O filme apresenta o desamparo que um trabalhador sem registro trabalhista formal e direitos, tem que enfrentar. Também salienta como isso pode gerar diversas problemáticas sociais e psicológicas. Embora conscientize sobre os perigos da ausência de vínculos empregatícios, assim como em Os Estagiários, a obra leva o espectador a romantizar o trabalho não remunerado.

Embora apresente as mazelas vividas por trabalhadores desamparados, o filme legitimiza a meritocracia ao mostrar que, com trabalho árduo e excessivo, o protagonista ascende social e economicamente [Imagem: Reprodução/The movie database]

O desgosto pelo trabalho

Trainspotting – Sem Limites (Trainspotting, 1996) mostra o outro lado da moeda.
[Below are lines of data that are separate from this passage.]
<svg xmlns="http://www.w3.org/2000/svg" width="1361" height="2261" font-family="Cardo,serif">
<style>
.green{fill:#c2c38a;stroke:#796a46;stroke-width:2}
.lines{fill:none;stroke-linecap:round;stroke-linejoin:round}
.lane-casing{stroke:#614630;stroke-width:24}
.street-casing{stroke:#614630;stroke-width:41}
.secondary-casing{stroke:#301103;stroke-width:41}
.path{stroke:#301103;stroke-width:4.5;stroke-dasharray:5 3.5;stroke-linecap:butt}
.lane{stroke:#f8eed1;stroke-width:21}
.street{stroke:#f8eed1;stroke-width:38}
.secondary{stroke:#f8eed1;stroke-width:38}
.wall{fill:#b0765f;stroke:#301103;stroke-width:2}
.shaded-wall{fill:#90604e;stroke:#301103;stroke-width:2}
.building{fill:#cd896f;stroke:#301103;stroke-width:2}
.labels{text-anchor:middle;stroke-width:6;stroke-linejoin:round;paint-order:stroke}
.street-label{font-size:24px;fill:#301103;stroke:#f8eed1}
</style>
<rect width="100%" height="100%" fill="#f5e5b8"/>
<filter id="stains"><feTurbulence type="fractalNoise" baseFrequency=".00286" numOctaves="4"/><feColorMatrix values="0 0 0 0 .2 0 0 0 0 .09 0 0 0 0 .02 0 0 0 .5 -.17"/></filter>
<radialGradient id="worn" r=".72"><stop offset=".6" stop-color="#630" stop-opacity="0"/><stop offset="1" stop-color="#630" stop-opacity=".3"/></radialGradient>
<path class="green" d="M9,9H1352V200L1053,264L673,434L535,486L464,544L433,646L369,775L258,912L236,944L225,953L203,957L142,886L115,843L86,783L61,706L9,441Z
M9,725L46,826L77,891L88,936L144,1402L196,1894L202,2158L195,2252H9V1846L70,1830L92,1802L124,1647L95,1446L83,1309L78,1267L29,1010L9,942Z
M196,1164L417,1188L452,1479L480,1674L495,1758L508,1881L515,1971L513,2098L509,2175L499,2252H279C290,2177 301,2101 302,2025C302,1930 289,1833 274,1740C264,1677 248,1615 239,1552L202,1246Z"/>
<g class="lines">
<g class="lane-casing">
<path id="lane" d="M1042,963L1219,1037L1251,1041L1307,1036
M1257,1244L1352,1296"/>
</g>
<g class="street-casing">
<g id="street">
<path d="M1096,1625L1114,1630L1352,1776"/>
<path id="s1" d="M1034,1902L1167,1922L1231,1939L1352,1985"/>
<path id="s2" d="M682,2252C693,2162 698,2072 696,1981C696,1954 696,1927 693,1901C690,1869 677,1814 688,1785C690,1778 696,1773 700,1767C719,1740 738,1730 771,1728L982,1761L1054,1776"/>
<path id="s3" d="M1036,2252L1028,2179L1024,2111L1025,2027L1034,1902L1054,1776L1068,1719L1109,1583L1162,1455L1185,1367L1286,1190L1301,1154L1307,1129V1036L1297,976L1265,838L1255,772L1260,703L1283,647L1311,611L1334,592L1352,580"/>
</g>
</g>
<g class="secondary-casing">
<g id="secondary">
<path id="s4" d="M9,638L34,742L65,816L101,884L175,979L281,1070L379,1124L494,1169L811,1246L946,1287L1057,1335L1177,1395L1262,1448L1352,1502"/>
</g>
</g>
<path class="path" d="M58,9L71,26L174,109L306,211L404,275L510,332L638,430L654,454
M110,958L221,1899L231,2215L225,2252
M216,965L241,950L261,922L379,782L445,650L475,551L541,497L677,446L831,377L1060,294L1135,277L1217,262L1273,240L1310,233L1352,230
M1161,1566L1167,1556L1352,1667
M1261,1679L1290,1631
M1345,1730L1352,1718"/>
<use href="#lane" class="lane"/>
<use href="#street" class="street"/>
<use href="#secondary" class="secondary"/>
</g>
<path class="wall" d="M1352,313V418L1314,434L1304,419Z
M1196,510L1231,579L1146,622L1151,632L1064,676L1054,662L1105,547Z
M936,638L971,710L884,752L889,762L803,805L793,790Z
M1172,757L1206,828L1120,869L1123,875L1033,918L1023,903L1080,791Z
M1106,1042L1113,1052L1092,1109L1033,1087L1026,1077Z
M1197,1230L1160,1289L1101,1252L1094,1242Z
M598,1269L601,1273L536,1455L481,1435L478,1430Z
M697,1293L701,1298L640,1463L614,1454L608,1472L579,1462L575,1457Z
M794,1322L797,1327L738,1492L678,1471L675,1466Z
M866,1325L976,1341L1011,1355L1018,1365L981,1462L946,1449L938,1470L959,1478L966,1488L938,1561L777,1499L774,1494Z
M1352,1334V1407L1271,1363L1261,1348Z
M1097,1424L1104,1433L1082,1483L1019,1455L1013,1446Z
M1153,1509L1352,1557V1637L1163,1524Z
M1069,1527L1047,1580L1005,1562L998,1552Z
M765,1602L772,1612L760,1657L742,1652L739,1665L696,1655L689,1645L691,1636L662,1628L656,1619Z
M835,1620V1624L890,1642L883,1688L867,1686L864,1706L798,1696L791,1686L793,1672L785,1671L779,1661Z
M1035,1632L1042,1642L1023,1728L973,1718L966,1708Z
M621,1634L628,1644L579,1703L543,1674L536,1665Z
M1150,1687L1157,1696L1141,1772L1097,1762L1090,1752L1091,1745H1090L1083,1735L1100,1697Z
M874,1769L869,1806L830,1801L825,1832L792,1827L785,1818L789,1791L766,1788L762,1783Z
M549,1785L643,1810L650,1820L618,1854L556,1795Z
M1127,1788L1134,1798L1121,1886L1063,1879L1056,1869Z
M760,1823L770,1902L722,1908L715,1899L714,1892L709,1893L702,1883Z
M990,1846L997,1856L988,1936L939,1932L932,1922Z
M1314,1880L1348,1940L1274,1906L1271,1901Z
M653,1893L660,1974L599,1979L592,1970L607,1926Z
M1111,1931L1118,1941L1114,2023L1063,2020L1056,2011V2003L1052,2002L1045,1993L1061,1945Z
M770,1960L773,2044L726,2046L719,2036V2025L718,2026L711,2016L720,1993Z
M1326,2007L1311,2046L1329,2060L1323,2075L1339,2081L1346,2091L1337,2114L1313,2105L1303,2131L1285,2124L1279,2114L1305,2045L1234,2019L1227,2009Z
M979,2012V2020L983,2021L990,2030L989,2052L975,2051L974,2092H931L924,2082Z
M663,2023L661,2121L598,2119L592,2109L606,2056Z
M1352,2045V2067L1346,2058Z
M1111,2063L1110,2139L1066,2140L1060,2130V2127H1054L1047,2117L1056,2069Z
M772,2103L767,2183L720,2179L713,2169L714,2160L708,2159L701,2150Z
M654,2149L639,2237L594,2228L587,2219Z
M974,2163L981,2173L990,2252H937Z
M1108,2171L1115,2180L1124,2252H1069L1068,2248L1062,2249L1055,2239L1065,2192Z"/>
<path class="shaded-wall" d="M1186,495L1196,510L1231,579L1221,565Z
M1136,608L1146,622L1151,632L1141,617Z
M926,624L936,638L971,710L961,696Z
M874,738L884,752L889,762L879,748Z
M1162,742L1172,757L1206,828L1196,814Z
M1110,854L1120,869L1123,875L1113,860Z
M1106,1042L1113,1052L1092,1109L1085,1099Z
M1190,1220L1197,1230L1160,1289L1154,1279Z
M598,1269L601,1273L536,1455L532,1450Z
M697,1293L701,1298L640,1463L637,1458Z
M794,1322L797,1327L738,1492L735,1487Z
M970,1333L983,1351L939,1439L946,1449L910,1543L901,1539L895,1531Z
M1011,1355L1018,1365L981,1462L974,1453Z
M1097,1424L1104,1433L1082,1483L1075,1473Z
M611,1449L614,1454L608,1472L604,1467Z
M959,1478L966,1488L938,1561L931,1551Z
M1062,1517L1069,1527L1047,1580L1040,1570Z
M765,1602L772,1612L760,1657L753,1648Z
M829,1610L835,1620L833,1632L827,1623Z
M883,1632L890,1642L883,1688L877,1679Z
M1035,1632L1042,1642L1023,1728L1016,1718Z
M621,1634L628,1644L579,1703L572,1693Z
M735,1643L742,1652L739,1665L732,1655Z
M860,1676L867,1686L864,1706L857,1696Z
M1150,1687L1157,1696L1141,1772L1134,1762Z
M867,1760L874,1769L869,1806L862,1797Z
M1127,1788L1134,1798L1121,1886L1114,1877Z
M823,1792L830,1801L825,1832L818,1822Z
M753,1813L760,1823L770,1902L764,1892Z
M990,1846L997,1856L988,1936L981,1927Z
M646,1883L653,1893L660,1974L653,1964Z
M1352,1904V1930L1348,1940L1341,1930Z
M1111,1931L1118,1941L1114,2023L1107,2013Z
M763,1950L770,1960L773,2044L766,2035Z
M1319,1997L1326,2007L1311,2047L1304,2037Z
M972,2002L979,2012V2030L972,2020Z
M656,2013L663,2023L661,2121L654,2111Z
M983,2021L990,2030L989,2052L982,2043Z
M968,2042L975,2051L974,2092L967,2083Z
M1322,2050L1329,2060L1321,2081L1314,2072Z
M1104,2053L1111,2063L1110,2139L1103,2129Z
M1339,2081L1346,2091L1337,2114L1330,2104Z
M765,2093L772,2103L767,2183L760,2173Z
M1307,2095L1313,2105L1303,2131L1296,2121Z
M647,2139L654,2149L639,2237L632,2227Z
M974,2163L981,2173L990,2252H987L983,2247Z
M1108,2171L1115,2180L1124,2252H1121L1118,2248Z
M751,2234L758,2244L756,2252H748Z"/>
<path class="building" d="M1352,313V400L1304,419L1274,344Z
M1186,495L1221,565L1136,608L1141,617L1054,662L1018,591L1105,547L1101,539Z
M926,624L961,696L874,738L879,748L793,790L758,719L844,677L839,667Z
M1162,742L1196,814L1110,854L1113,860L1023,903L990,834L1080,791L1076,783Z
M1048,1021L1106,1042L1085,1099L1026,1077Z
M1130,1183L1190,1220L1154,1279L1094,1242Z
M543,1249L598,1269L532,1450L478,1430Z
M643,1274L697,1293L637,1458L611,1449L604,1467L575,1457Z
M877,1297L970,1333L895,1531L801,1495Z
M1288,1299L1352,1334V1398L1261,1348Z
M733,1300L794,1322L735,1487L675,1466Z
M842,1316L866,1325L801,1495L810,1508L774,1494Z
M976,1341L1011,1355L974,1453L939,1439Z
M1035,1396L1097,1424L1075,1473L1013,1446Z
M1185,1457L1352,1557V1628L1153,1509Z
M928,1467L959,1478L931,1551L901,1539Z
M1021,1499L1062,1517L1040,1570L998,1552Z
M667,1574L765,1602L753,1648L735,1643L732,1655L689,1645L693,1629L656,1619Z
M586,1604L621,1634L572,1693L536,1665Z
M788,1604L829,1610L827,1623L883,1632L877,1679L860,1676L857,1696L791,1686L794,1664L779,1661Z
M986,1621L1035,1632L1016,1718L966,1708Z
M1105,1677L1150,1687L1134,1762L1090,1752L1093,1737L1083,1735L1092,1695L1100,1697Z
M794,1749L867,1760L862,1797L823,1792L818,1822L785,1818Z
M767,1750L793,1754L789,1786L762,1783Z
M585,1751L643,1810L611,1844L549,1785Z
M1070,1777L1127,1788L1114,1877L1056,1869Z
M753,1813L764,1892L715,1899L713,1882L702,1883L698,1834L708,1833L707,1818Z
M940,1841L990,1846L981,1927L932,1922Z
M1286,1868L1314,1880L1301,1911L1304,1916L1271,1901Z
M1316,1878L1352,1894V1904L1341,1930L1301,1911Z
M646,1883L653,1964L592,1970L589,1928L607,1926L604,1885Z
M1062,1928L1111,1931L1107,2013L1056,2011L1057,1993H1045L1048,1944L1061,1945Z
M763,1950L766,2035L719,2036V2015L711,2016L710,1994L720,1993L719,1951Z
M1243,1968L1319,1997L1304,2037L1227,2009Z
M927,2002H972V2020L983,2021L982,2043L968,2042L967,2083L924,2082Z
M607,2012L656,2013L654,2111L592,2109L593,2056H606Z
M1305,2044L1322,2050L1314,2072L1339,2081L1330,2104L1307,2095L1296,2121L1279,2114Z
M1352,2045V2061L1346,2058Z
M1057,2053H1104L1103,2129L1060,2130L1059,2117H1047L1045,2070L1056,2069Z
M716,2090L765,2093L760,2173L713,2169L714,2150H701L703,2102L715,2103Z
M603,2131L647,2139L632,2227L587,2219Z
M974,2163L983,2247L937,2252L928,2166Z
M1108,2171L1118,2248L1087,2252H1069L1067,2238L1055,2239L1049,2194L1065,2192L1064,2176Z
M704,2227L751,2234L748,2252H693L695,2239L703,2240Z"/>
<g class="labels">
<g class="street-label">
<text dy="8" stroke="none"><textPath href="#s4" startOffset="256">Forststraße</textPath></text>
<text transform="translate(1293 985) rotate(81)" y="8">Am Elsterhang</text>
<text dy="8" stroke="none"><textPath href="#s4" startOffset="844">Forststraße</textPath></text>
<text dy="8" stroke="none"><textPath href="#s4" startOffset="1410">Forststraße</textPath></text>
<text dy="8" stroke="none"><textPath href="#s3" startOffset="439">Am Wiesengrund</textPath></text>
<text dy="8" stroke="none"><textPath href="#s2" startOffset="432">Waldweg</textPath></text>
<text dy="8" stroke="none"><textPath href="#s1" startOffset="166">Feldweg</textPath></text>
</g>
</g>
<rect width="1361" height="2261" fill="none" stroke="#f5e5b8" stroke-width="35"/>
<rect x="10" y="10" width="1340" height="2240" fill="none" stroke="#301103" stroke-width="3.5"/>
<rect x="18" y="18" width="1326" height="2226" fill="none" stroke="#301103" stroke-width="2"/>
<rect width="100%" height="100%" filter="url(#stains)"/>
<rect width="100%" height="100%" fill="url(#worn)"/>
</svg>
Alheios à sociedade trabalhista, o filme expõe a rotina e os pensamentos de Mark Renton (Ewan McGregor) e sua trupe. O famoso monólogo de Renton no início do filme traz à tona a alienação da sociedade em possuir prestígio social e coisas materiais.

“Escolha uma vida. Escolha um emprego. Escolha uma carreira. Escolha uma família. Escolha a porra de uma TV grande. Escolha máquinas de lavar, carros, CD players e abridores de lata elétricos.”

Mark Renton em Trainspotting – Sem Limites

A obra expõe as problemáticas da exploração trabalhista de uma sociedade neoliberal em esgotamento para os indivíduos de baixa renda, como era o caso da Escócia na época que o filme se passa  — como afirma Amaury Garcia dos Santos Neto no artigo Violência e escapismo como lazer para os desvalidos em Trainspotting e Cola de Irvine Welsh. Filho de operário, o jovem se mostra sem perspectivas de crescimento pessoal, social e, sobretudo, trabalhista.

Esses sentimentos são apresentados para além da parte narrativa e contexto histórico. A utilização de cores selecionadas para trazer determinados efeitos no espectador também comunica. Exemplo disso é o uso do vermelho, que indica agressividade e destaca o ritmo frenético em que a narrativa se passa. Também representa o estado de alerta incorporado pela atmosfera de perigo, induzido pela existência de crimes no enredo.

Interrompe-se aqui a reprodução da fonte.